Prompt
If a line below contains the string "labels", return that line.

Data shown
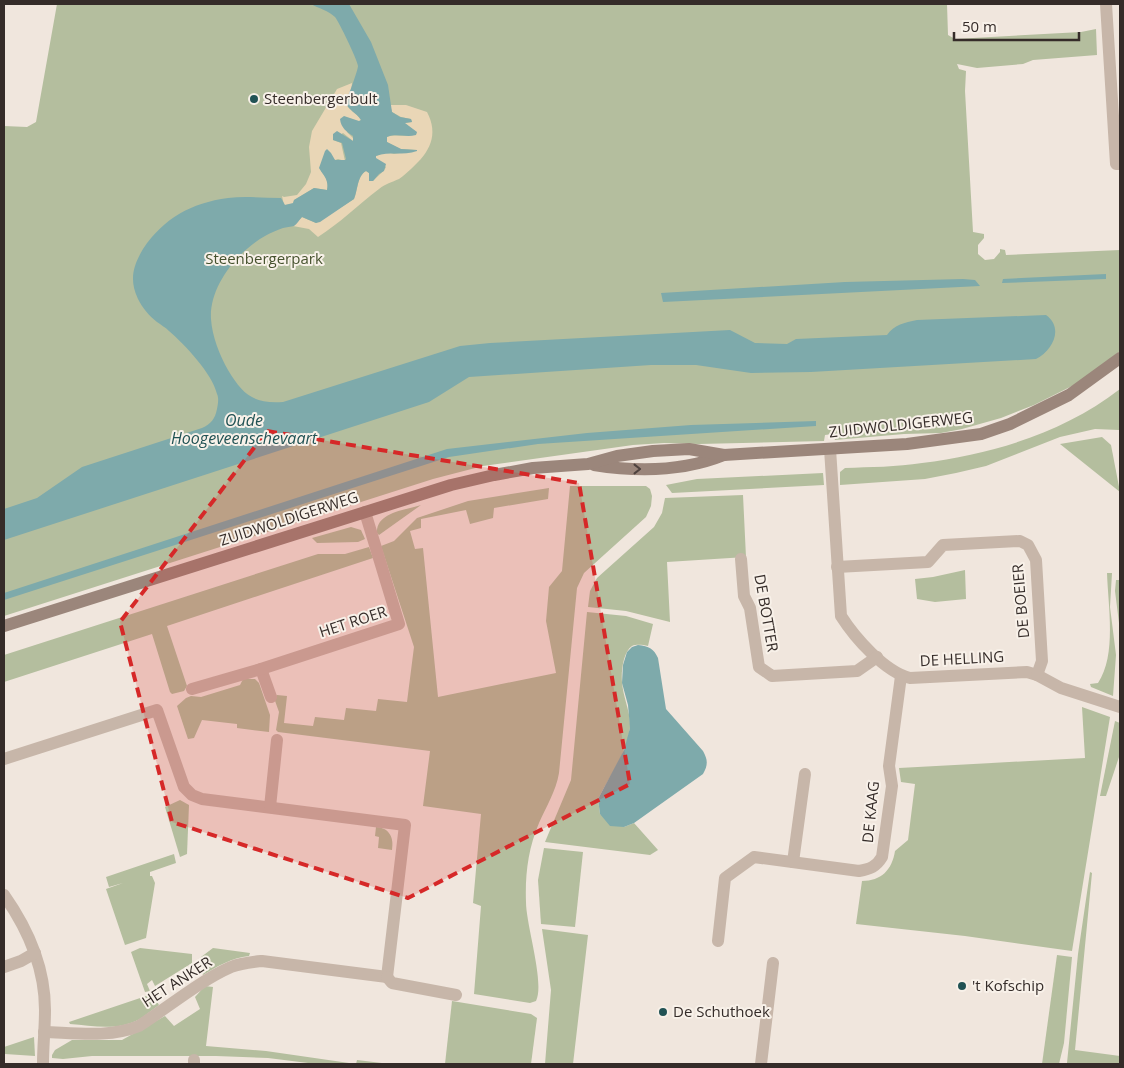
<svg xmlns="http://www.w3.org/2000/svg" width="1124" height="1068" font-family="'Open Sans',sans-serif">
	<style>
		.green { fill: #b4be9e }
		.sand { fill: #e9d6b6 }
		.water { fill: #7eaaab }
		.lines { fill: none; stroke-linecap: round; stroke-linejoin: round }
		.minor { stroke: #c7b6a9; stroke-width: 12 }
		.secondary { stroke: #9b867b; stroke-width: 12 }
		.oneway { stroke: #4e423e }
		.marked { fill: #d62828; fill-opacity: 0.2; stroke: #d62828; stroke-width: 4; stroke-dasharray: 10 6; stroke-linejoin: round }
		.poi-dot { fill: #215254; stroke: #f8f1e9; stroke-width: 2 }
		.labels { text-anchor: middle; stroke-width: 4; stroke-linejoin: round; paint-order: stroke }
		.poi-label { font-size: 15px; fill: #352c29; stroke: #f8f1e9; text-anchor: start }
		.park-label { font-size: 15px; fill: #46522e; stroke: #f8f1e9 }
		.street-label { font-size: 15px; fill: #352c29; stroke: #f8f1e9 }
		.water-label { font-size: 16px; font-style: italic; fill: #215254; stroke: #f8f1e9 }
	</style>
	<rect width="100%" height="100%" fill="#f0e6dd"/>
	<g class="green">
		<polygon points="57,4 947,4 948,35 955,39 1081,32 1096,29 1097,55 1033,60 1023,64 977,68 957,64 959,69 966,71 965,91 973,232 984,234 984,238 978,245 978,254 985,260 994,259 1000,252 1000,249 1005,250 1006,255 1120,250 1120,351 1084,380 1034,405 1001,418 962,429 941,433 904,434 835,440 833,434 825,435 824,441 699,444 664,443 633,445 483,466 433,479 4,616 4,126 27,127 36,122"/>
		<path d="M1120 389V428L1119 430 1095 429 1060 437 986 466 956 473 925 479 840 485V472L845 468C870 467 897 467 922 463 993 454 1063 433 1120 389Z"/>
		<polygon points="1102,437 1111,445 1120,492 1060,444"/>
		<polygon points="823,473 824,485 672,493 666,485 697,479"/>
		<path d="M570 486H646L650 489 652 496 651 506 646 517 584 573 577 588 559 773C556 791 546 807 539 823 528 849 525 875 526 902 526 925 545 983 536 1001L530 1003 474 994 481 906 473 903 481 814 423 806 430 751 278 732 276 730 279 712 274 698 277 695 287 696 284 723 313 726 315 717 344 720 346 708 376 711 378 699 407 702 414 647 381 546 394 541 417 518 468 501 549 488 548 499 494 508 493 518 470 524 466 510 421 519V528L410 531 415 549 423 548 438 697 556 673 546 621 549 587 562 571Z"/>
		<polygon points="743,495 746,557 667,562 670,622 626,611 588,607 590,591 597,578 654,527 662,513 665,498"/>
		<path d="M421 505 379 535 377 533C376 512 406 510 421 505Z"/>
		<polygon points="351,527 361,530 365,539 358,542 317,543 312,538"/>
		<polygon points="369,547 373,558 167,626 187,686 184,691 172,694 170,692 152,634 4,682 4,655 318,554 345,554"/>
		<polygon points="965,570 966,599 935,602 917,599 915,579 933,577"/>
		<path d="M1107 573H1112L1110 607 1116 655 1113 696 1091 687 1090 684 1098 683C1117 655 1108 606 1107 573Z"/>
		<polygon points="1116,580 1120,580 1120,631 1115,591"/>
		<path d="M587 612 626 616 653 624 648 646C643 645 637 644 632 646 623 652 621 672 622 682 623 698 631 712 630 728 627 753 609 777 598 799L600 814 624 827 634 823 658 850 650 855 545 842 571 780Z"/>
		<polygon points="243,679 255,679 259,683 270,715 269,732 237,728 237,724 202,720 194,738 188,739 177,706 186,698 191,696 201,697 240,685"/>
		<path d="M1082 707 1110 717 1072 951 965 936 856 924 862 881C881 881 892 870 895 851L908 840 915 784 901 782 899 768 1085 758Z"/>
		<polygon points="1115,721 1120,723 1120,754 1106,796 1100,796"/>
		<polygon points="180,800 189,805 187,854 180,857 165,807"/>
		<path d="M376 827C390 828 394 838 392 850L378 848 379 837 375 836Z"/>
		<polygon points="544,848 583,852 575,927 541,924 538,880"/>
		<polygon points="174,854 176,863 150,872 150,876 152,876 155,883 146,938 125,945 106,889 123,883 109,887 106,877"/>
		<polygon points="1090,872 1092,873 1075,1050 1120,1056 1120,1064 1069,1064 1067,1063 1078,954"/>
		<polygon points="542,929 588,935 573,1064 545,1064 551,990"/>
		<polygon points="140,948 192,954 192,963 155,986 152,980 147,984 150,991 145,992 131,952"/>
		<path d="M213 948 250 953 249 956C231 958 218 966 203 975L198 965 201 957Z"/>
		<polygon points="1057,955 1072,957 1064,1043 1059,1064 1042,1064"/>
		<polygon points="205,986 213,987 206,1046 266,1051 356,1064 357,1060 390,1064 316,1064 268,1058 216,1056 92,1056 63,1059 52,1058 52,1055 55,1050 72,1040 122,1040 165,1016 174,1026 200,1009 195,997"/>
		<path d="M152 994 159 1005C152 1010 146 1015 140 1019 118 1031 94 1026 70 1024L69 1022Z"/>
		<polygon points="452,1001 531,1014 537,1018 531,1064 445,1064"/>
		<polygon points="34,1037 35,1056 5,1054 4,1047"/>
	</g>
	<g class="sand">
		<path d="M352 83 351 93 346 102C349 111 356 112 361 120L347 132 354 139 353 141 343 133 333 140 341 143 345 161 338 159 335 160 332 157 321 171C326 177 329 182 327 190L314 188 294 200 293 204 284 205 282 196 284 197 297 195 306 184 311 172 309 147 312 131 337 89Z"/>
		<path d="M390 105H406L427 112C439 135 430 152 411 169 407 172 404 176 399 179 392 182 385 184 379 189 358 205 340 223 318 237L309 229 293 226 302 217 316 223 354 199C358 190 357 176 366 171L369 173V180L373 181C377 176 384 172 386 167L375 158 376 156 387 152 394 154 417 150 401 149 387 142V137C398 133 407 139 417 133L404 123 412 122 411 119 401 117 392 112Z"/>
	</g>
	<g class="water">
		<path d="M311 4H349L371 42 388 85 392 112 400 117 411 119 412 122 405 123 417 132 416 135C406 138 397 133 387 137V142L401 149 417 150V151C403 156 389 151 376 156V158L386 164 384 171 379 174 373 181H369V173L366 171C357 176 358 190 354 199L320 222 316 223 302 217C299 220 297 224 294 226 291 227 286 227 283 228 277 230 270 233 265 236 238 251 209 286 211 319 212 336 220 356 228 370 243 395 254 404 283 402L460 346 490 343 730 330 755 343 787 344 796 339 887 335C895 324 904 323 917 320L1046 315C1064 328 1053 350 1036 359L811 372 751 373 696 365H651L469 377 429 402 4 540V509L37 498 82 467 202 428C211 424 215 419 217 409 218 404 219 398 217 394 212 373 185 345 169 331 165 327 161 325 157 322 149 316 142 307 138 299 129 280 133 266 143 249 164 218 191 203 228 198 245 196 263 198 281 198L285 205 293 203 294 200 314 188 327 190C329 180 324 176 319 168L325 151 327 149 331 153 335 160H345L346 159 342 143 333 140V134L337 131 353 141V136C347 132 341 128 340 119L344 116 359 121 361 120C356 112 349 111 345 102 348 98 358 70 358 66 357 59 339 22 335 17 329 11 318 8 311 4Z"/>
		<polygon points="1106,274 1106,279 1002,283 1003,279"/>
		<polygon points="963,279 975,280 980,286 663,302 661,293 845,282"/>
		<polygon points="816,421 816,426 538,444 449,457 4,600 4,593 447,449 587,433 691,425"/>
		<path d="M638 645C649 646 654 649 658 658L666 709 703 751C708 760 708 765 703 774L634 823 624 827 610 826 600 814 598 799 624 750 630 728 628 705 622 683 623 665 627 652 632 647Z"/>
	</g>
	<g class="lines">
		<g class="minor">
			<polyline points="1106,4 1116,164 1120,164"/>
			<path d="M830 449 841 616C855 638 885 672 910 678L1027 672 1037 675 1061 688 1120 707"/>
			<polyline points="741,559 744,596 750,608 759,667 772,676 857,671 877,657"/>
			<polyline points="837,567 928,562 943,545 1020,541 1028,545 1036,560 1042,661 1037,675"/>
			<polyline points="261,669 271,697"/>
			<polyline points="192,689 261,669 399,624 365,512"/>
			<path d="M4 759 157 710 184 787 192 795 202 799 405 825 387 977 262 961C252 962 241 963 231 967 201 980 167 1008 139 1026 110 1038 75 1033 44 1032"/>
			<polyline points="270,807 277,740"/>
			<polyline points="793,862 805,774"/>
			<path d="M4 895C28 929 45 967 45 1010 45 1028 43 1046 43 1064"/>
			<path d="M718 941 725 878 754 857 859 871C870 869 876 867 882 857L892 786 889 766 901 676"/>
			<polyline points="4,967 21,961 35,953"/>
			<polyline points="387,977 392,983 456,995"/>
			<polyline points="194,1064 194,1060"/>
			<polyline points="761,1064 773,963"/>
		</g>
		<g class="secondary">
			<path d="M594 465C638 472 682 472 724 455"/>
			<polyline points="4,626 451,485 494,475 533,468 588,464 617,456 653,451 689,449 724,455 907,444 981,434 1010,424 1069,395 1120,358"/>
		</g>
	</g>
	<defs><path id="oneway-chevron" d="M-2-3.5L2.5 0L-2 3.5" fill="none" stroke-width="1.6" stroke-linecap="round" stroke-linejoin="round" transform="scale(1.25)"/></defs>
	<use class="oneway" href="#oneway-chevron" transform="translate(637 469)"/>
	<path class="marked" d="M267 431 579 483 630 784 408 898 172 822 120 622Z"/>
	<g class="poi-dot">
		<circle cx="254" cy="99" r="5"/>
		<circle cx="962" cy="986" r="5"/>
		<circle cx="663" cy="1012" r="5"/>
	</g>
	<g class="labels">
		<g class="poi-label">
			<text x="264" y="104">Steenbergerbult</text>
			<text x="972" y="991">'t Kofschip</text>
			<text x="673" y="1017">De Schuthoek</text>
		</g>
		<g class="park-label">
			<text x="264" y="264">Steenbergerpark</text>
		</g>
		<g class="street-label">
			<text transform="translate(901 425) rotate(-6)" y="5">ZUIDWOLDIGERWEG</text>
			<text transform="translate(289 519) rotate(-18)" y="5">ZUIDWOLDIGERWEG</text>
			<text transform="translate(1021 601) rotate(-95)" y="5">DE BOEIER</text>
			<text transform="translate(766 613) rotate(80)" y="5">DE BOTTER</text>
			<text transform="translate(353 622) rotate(-18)" y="5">HET ROER</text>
			<text transform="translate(962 659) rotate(-3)" y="5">DE HELLING</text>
			<text transform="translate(871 812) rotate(-84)" y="5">DE KAAG</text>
			<text transform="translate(177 982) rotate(-33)" y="5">HET ANKER</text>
		</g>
		<g class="water-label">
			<text x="244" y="426">Oude<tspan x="244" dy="18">Hoogeveenschevaart</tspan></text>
		</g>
	</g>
	<rect width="1124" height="1068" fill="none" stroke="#352c29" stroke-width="10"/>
	<path d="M954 32v8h125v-8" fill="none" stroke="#352c29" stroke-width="2.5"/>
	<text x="962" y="32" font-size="15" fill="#352c29" stroke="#f8f1e9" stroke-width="4" paint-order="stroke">50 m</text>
</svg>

Finished exercise
		.labels { text-anchor: middle; stroke-width: 4; stroke-linejoin: round; paint-order: stroke }
	<g class="labels">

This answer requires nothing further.